Tekanan juga dirasakan para pelaku UMKM lokal. Lionel Xu, pemilik Sorbo Technology di provinsi Zhejiang, menunjukkan tumpukan produk yang tak bisa dikirim ke pasar AS. Perusahaannya, yang memproduksi alat pengusir nyamuk, sebelumnya memasok produk ke jaringan ritel besar seperti Walmart. Kini, seluruh produknya tertahan akibat kebijakan tarif tinggi. “Ini benar-benar sulit bagi kami,” keluh Xu. Ia mengungkapkan bahwa separuh produksi perusahaannya ditujukan untuk pasar Amerika, dan saat ini ratusan karyawan menghadapi masa depan yang tak pasti.

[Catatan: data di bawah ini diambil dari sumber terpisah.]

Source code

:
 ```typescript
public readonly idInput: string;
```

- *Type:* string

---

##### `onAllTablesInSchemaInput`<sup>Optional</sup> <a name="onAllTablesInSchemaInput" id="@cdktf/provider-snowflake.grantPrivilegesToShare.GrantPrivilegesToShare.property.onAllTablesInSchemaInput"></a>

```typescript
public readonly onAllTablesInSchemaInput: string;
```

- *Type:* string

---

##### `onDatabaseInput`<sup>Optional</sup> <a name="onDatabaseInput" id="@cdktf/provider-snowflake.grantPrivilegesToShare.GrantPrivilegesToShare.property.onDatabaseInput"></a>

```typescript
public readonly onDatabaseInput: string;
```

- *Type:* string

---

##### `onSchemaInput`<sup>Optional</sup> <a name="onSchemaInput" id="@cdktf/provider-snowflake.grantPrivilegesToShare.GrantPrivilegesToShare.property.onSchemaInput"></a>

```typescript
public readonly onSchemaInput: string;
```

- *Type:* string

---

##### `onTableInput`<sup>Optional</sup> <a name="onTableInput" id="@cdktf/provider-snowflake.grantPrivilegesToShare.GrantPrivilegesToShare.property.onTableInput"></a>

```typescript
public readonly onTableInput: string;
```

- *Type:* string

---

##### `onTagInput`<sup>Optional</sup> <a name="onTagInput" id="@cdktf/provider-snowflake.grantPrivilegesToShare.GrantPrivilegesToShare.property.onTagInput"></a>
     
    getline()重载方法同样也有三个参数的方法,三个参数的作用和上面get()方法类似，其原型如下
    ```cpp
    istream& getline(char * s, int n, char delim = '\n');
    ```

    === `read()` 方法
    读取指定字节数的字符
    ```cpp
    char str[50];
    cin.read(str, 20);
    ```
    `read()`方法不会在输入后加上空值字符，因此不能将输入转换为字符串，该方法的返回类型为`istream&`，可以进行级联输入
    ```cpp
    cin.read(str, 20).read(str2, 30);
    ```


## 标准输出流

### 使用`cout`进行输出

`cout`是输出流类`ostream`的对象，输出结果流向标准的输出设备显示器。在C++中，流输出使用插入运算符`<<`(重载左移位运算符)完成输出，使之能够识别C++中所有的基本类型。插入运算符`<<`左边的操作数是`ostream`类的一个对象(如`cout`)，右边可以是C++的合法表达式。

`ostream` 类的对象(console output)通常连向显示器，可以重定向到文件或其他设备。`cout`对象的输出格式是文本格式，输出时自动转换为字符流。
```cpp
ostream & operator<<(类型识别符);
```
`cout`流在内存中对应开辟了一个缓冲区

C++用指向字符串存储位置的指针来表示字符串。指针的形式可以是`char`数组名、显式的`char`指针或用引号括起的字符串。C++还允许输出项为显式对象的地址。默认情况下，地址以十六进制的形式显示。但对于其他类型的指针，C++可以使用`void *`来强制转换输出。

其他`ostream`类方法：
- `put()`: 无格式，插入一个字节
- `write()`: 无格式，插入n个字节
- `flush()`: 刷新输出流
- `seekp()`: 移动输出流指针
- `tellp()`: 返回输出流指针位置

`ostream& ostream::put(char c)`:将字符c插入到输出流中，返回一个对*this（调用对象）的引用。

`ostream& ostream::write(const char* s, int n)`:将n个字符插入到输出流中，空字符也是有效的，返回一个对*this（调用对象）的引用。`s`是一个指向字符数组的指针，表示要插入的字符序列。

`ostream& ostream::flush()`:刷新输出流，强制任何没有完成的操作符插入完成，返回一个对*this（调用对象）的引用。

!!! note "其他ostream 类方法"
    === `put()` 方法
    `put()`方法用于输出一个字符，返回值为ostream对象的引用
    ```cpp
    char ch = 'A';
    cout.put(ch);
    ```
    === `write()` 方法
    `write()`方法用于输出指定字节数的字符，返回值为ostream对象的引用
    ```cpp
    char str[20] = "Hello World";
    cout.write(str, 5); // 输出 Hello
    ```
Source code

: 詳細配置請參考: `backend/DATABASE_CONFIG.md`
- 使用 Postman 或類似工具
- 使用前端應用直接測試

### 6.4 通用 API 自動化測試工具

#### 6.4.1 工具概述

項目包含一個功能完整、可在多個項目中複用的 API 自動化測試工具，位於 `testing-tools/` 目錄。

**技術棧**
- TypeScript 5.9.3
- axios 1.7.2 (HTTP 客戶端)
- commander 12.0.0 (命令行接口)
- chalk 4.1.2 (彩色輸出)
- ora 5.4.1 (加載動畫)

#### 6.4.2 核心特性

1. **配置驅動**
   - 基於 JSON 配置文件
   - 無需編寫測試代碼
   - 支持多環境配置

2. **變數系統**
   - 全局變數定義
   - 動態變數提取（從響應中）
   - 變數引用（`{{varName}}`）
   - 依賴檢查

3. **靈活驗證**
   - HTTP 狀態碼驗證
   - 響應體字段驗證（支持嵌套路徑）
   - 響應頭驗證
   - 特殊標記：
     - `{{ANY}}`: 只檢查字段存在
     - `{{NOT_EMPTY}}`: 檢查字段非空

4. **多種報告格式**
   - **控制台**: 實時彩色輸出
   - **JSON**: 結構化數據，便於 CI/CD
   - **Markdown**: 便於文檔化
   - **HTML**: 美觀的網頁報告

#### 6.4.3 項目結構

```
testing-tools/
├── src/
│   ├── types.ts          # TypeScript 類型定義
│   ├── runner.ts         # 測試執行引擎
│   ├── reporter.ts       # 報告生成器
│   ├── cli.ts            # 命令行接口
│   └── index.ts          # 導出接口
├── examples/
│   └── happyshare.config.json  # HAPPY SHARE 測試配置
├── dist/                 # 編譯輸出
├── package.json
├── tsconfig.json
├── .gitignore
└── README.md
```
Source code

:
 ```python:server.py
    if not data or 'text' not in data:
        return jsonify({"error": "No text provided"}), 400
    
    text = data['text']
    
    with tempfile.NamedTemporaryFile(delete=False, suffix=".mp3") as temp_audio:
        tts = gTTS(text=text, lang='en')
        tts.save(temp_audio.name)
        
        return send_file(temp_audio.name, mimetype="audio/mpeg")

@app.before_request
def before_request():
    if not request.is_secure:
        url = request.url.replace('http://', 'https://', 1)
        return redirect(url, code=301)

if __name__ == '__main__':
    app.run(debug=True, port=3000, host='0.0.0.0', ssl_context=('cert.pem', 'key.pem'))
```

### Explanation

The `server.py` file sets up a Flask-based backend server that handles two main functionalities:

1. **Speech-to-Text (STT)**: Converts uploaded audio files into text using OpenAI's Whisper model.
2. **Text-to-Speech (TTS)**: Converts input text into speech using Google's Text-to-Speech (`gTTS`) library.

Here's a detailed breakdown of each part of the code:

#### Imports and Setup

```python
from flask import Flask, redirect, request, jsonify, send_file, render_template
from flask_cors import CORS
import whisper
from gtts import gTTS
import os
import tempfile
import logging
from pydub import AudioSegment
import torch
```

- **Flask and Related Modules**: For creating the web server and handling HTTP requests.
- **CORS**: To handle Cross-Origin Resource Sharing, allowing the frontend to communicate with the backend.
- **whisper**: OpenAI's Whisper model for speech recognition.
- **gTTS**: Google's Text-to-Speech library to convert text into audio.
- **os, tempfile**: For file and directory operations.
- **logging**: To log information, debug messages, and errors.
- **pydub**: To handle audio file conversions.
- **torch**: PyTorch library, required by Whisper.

Xu bukan satu-satunya. Amy, pengusaha dari Guangdong Sailing Trade Company, juga terpaksa menghentikan produksi mesin es krim karena pesanan dari AS menghilang. Barang-barangnya kini menumpuk di gudang tanpa kejelasan distribusi. “Kami khawatir. Bagaimana jika Trump tidak mengubah keputusannya? Itu bisa menghancurkan pabrik kami,” ungkap Xu dengan nada cemas.
Kisah-kisah serupa mewarnai gelaran Canton Fair tahun ini. Banyak pengusaha kecil berharap bisa menjaring pembeli dari negara lain, meski dengan margin yang jauh lebih tipis. Xu, yang tengah bersiap menemui pembeli dari Australia, hanya mengangkat bahu saat ditanya soal prospek ke depan. “Kita lihat saja. Mungkin akan membaik dalam satu atau dua bulan, mungkin saja,” ujarnya singkat.